Cette individualisation de la pédagogie n'est-elle pas nécessaire pour aider les élèves en difficulté et ouvrir à tous les voies de la réussite ? Ne passe-t-elle pas par l'engagement de véritables moyens en personnels formés ?

Or vos faibles moyens, vos suppressions sans nom entraînent aussi de graves conséquences sur l'enseignement des langues et de certaines disciplines artistiques.

En effet, on continue à voir s'afficher une diminution des crédits pédagogiques et la disparition des classes à projet d'action culturelle.
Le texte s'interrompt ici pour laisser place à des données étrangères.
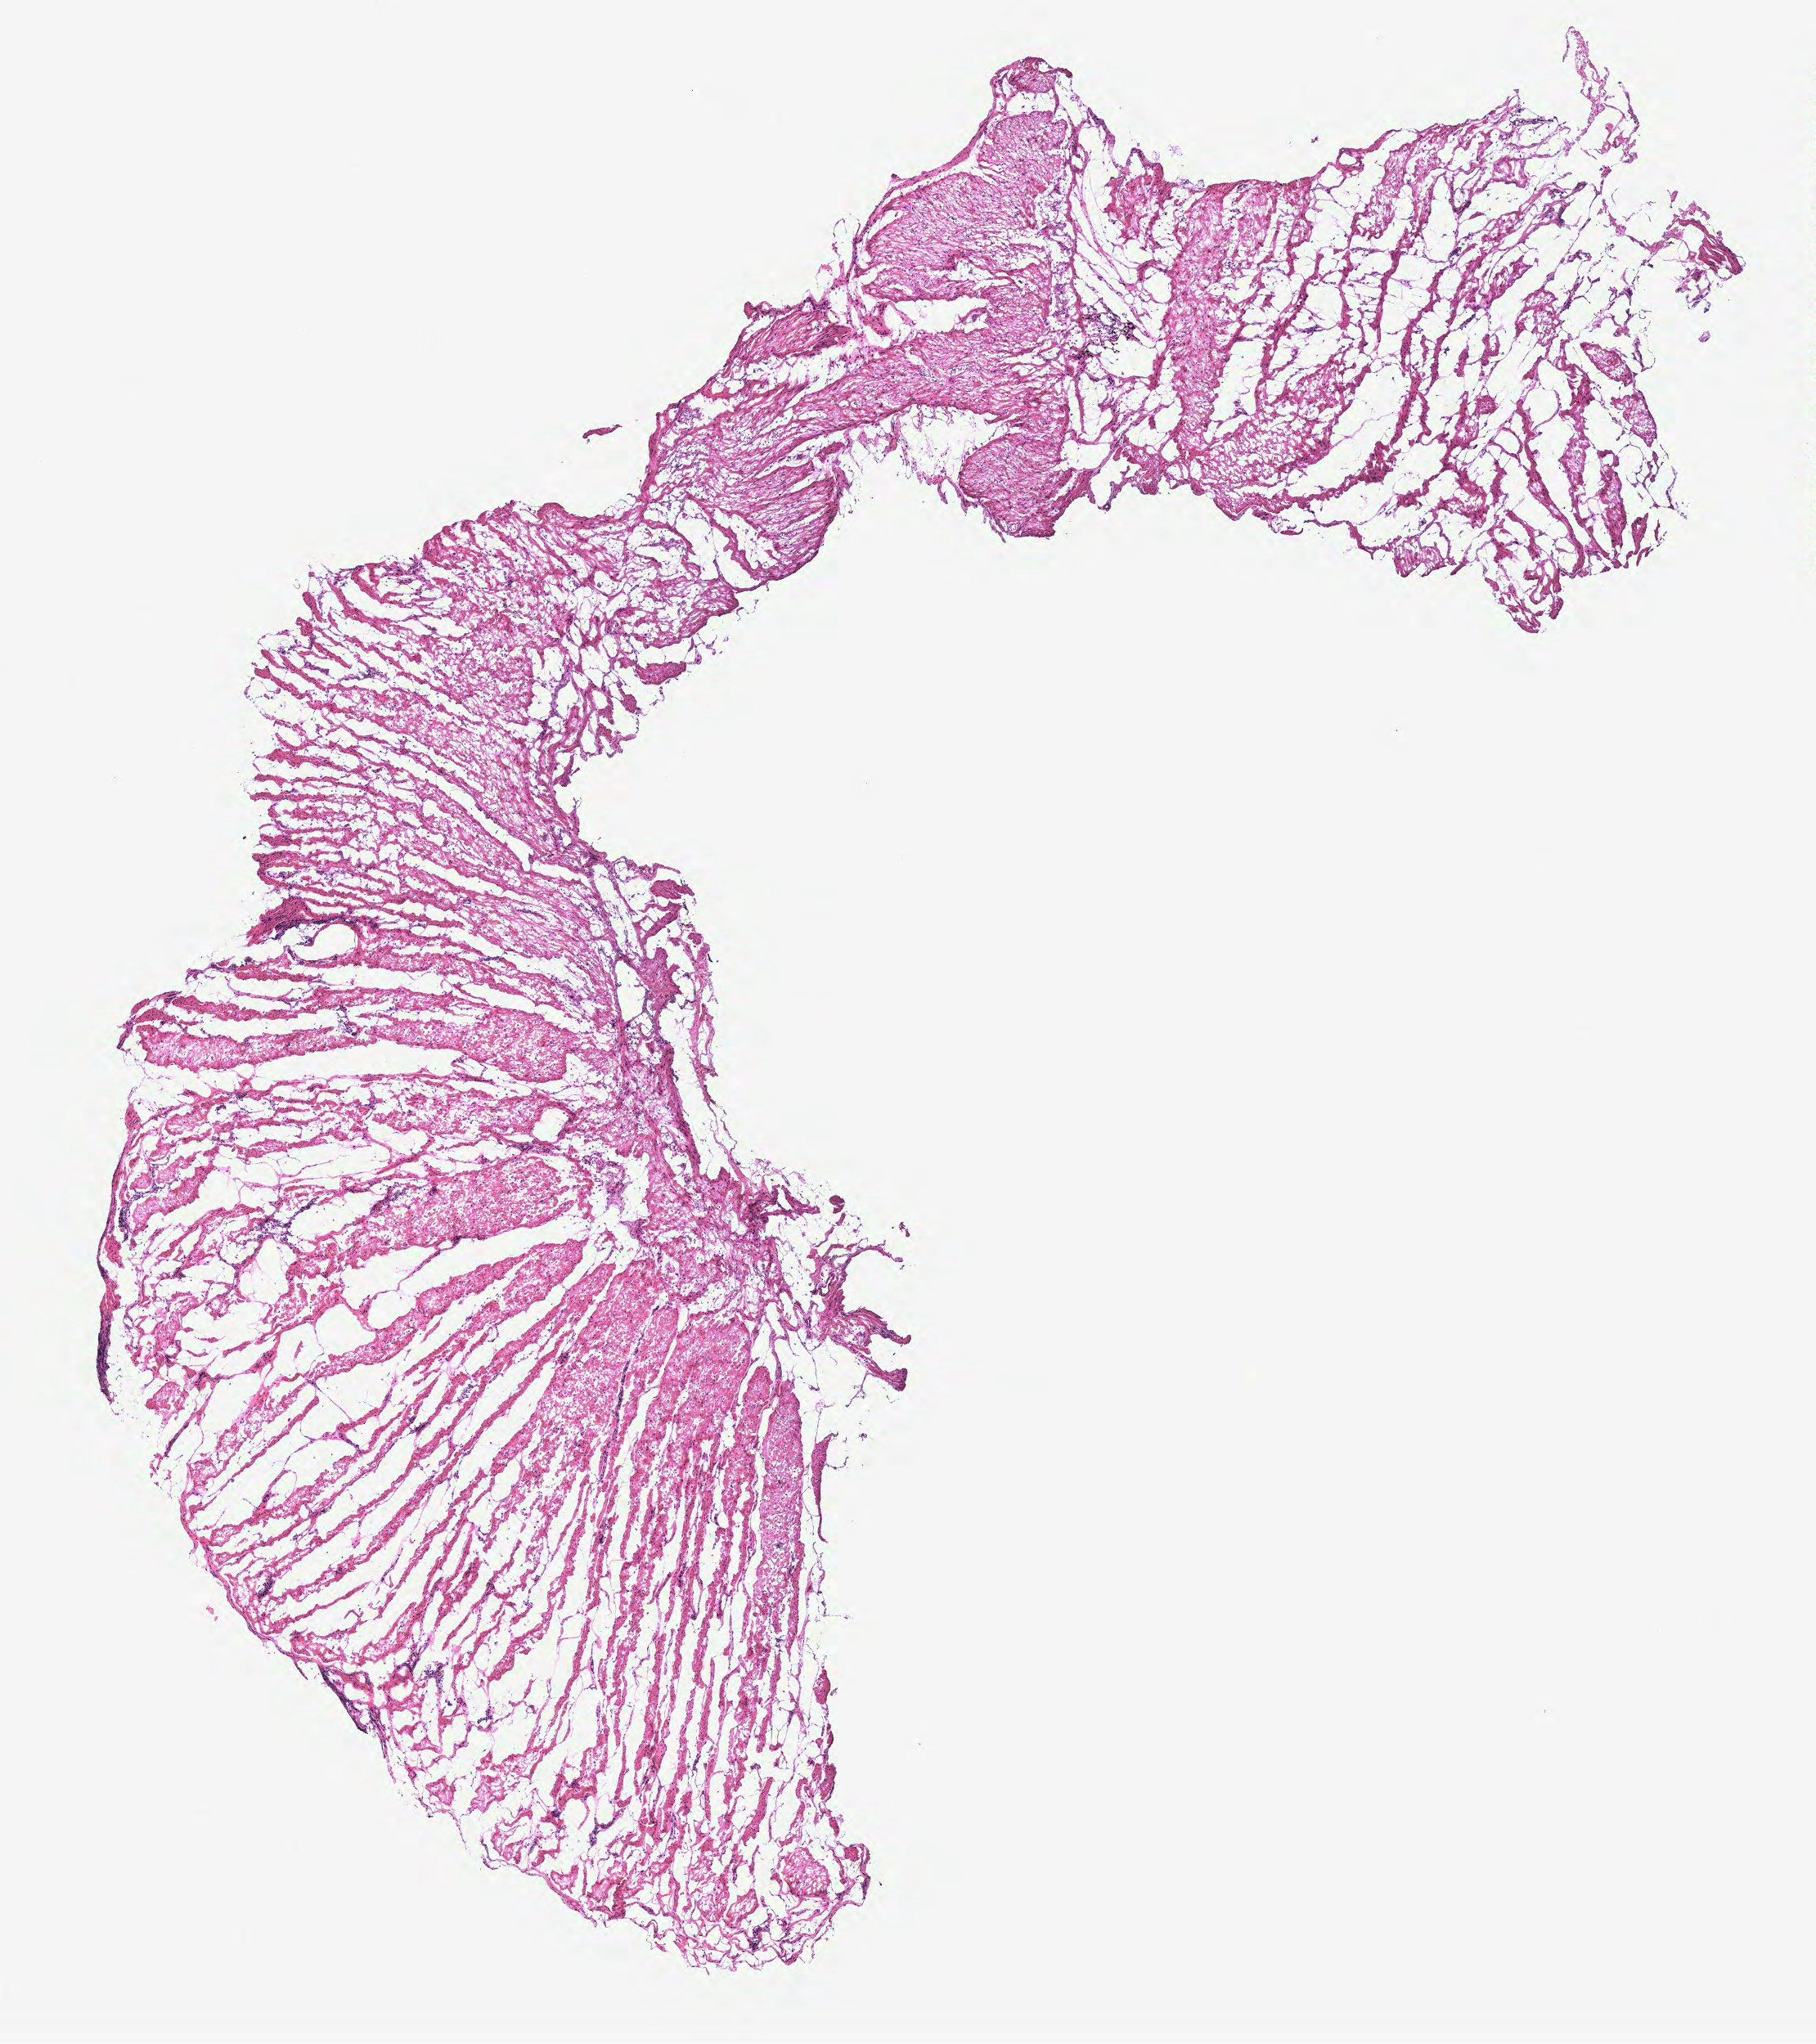
Whole-slide histology image, Hematoxylin and eosin (H&E) stained, shown as a low-resolution overview of the whole scanned area (about 8.9 x 10.0 mm); colon, tissue type not recorded.
Patient diagnosis (cohort enrolment): colon cancer (colon).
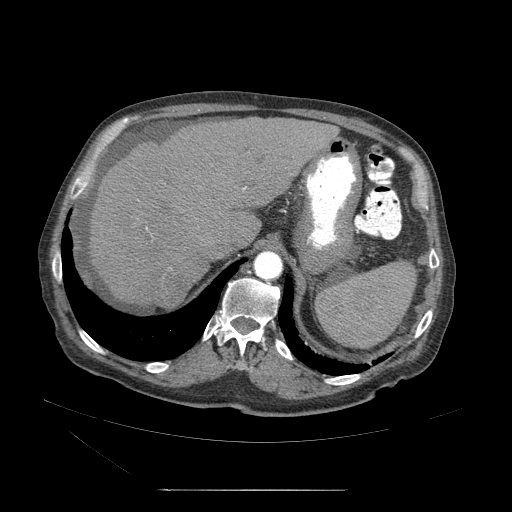
Contrast-enhanced abdominal CT (liver protocol), one axial slice; slice 38 of 71 in the series (ordered by position); reconstruction kernel STANDARD; 120 kVp; soft-tissue window (W 400 / L 40 HU); 512 × 512 image matrix, field of view 440 × 440 mm. From the clinical record (not read from this slice): diagnosis: hepatocellular carcinoma (patient treated with transarterial chemoembolisation; whether this scan precedes or follows treatment is not stated here); TNM stage (as recorded): Stage-II; Child-Pugh class: A; tumour nodularity: multinodular; tumour size: 1 cm.
Structures marked on this image (semi-automatic segmentation, software-assisted and operator-edited):
- abdominal aorta: box from (x=253, y=252) to (x=284, y=281) px
- liver parenchyma outside the tumour (the mass and vessels are separate outlines, so this box may not span the whole liver): (x=80, y=119)–(x=340, y=314)
- mass: (x=154, y=287)–(x=184, y=309)
- portal vein: (x=129, y=162)–(x=233, y=263)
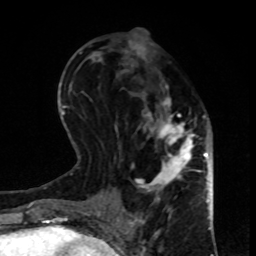
Breast MRI, one axial slice; slice 36 of 80 in the series (ordered by position); cropped to one breast; dynamic contrast-enhanced series, time point 2 of 8 at this slice position (early post-contrast); 1.5 T; TE 4.2 ms, TR 7 ms; 2 mm slice thickness; 256 × 256 image matrix, field of view 170 × 170 mm. Female patient.
Structures marked on this image (semi-automatic segmentation, software-assisted and operator-edited):
- enhancing-tissue mask used for the functional tumour volume (all voxels passing the contrast-enhancement thresholds inside the analysis volume; usually the tumour): bounding box (x1, y1, x2, y2) in pixels: (115, 34, 199, 208)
Ne pénalisez-vous pas ainsi les élèves les plus défavorisés qui, de par leur milieu d'origine, n'ont pas accès à la culture ? De nombreuses options vont être également remises en cause.

Vous prenez, là encore, des mesures injustes, inégales, en pleine contradiction avec la commission Thélot, qui insiste sur la nécessité d'offrir des parcours diversifiés pour permettre la réussite de chacun.

Les exemples sont nombreux : vous ignorez les résultats des grandes consultations que vous lancez sur l'avenir de notre école, simplement parce qu'elles vont à l'encontre de votre vision libérale et comptable de notre système éducatif.

Vous tenez des discours vibrants de fougue démocratique, mais, sur le terrain, vos recteurs poursuivent la saignée de l'Ecole.

En résumé, monsieur le ministre, comment comptez-vous remédier, aux conséquences de votre politique budgétaire de restriction à l'égard de la politique de l'emploi, du recrutement et de la formation des enseignants afin d'anticiper et de gérer les départs importants à la retraite ?

C'est d'ailleurs un membre de votre majorité, M. Richert, rapporteur pour avis des crédits de l'enseignement scolaire, qui a insisté, lors de votre audition le 3 novembre par la commission des affaires culturelles, sur la nécessité d'anticiper les besoins de recrutement par la mise en place d'une programmation pluriannuelle mieux calibrée.